А нам в том великом тексте ближе и родней всех остальных его хитроумий и фантасмагорий одно… Одно-единственное, наше, только наше.

И увидел я новое небо и новую землю, ибо прежнее небо и прежняя земля миновали… И я, Иоанн, увидел святый город Иерусалим, новый, сходящий от Бога с неба, приготовленный как невеста, украшенная для мужа своего. И отрет Бог всякую слезу с очей, и смерти не будет уже; ни плача, ни вопля, ни болезни уже не будет, ибо прежнее прошло. И сказал Сидящий на престоле: се, творю все новое.

Новое небо и новая земля.

Вот что на самом-то деле получается у нас лучше всего.

Если, конечно, не мешают.

Вот что за маяк светит нам спокон веку. Вот что за жажда ведет по свету и дарит топливо мыслям и мышцам. Дает корень всему, от литературы до космонавтики, не говоря уж о попытках рформ… Даже из потайной, подноготной глубины маразма, с каким в советское время любой очередной генсек начинал мешать с дерьмом предыдущего, выставляя гениальным уже себя, — и то мерцало доведенное высшим партийным образованием до состояния грубой карикатуры это же самое, вековечное наше, горнее: се, творю все новое…

Можете смеяться. Можете говорить, что это извращение и оно хуже любой наркомании. А только глупо под предлогом того, будто оно чересчур шумит, уговаривать сердце перестать биться…

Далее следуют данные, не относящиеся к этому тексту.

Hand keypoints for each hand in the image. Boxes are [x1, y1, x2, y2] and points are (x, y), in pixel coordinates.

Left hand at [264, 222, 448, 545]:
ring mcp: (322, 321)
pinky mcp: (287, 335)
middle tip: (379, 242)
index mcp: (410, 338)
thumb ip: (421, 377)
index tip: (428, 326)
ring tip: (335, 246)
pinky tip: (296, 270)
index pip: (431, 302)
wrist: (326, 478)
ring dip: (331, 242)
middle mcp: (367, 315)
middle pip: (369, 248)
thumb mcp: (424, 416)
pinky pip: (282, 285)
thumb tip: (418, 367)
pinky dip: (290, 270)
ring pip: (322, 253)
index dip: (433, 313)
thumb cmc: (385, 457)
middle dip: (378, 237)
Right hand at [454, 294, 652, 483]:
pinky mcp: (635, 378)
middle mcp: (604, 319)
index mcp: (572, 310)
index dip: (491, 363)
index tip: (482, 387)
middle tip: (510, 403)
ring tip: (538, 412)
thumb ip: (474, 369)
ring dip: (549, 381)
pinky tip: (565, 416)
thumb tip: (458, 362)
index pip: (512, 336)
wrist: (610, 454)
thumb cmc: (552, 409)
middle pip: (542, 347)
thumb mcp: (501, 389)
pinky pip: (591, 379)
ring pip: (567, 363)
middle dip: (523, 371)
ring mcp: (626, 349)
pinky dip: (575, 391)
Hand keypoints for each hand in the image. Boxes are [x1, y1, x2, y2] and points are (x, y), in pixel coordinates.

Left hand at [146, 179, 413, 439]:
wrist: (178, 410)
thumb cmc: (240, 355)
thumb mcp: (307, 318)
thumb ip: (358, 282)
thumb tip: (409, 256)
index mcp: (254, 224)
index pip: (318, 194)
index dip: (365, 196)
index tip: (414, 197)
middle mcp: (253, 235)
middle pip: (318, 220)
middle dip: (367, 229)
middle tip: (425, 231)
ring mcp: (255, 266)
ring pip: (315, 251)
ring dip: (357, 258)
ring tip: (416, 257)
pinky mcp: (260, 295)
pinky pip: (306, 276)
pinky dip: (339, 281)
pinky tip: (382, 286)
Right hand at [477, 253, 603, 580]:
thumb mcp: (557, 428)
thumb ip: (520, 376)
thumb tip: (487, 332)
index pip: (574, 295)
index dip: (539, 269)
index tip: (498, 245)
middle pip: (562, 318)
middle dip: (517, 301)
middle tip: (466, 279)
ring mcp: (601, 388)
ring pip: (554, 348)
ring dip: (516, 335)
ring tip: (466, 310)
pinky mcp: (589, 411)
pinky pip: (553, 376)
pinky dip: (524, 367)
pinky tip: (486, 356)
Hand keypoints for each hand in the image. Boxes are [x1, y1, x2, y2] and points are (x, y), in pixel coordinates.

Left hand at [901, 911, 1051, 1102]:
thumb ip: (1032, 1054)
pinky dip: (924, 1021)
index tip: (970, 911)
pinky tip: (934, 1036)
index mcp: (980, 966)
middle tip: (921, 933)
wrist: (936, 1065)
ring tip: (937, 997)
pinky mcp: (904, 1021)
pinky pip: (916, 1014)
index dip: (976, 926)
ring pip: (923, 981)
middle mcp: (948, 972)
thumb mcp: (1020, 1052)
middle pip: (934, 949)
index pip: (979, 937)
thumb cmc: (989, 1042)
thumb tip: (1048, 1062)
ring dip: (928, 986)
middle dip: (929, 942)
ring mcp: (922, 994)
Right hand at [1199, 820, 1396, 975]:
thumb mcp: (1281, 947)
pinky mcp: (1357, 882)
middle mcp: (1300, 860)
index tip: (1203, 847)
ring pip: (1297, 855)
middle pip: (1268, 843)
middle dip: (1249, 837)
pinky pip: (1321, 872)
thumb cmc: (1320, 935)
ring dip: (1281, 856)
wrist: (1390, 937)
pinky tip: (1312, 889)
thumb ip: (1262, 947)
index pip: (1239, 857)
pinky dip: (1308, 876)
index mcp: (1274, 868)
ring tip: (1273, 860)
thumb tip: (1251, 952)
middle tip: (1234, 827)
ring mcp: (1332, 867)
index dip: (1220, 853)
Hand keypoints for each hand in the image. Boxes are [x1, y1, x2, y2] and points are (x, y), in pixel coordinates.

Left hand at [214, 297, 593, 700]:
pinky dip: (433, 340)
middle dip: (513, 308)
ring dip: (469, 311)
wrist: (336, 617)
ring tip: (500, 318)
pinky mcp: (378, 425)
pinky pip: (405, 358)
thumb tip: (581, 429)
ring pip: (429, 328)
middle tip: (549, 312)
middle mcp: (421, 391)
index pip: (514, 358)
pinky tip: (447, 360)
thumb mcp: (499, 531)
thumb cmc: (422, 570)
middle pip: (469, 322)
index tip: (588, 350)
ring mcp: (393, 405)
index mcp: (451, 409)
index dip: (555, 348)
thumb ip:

Корховой сам не заметил, как опять уснул — на сей раз сладко-сладко, точно отработавший дневную норму землекоп. И ему даже не закрадывалось в голову: то, что на больничном окне нет занавесок, может оказаться для его хрупкой елки куда значимей, чем даже случайная встреча с Шигабутдиновым.

ГЛАВА 3. Опять пролилась

— Ой, я не могу, — остановившись на пороге палаты, тихонько сказала Наташка, и ее устремленные на запрокинутое лицо Корхового глазища стремглав намокли, а губы по-детски сложились жалобным сковородником. Потом она решительно шагнула внутрь, а Фомичев, ни слова не говоря, — за нею. Соседи по палате, как по команде, обернулись на новых посетителей: к этому новенькому народ прямо валом валит. Стоявшая у изголовья койки Корхового миниатюрная яркая девушка, совсем молодая, чуть за двадцать, быть может, но одетая с подчеркнутой, какой-то демонстративной и даже вызывающей скромностью, тоже обернулась на вошедших.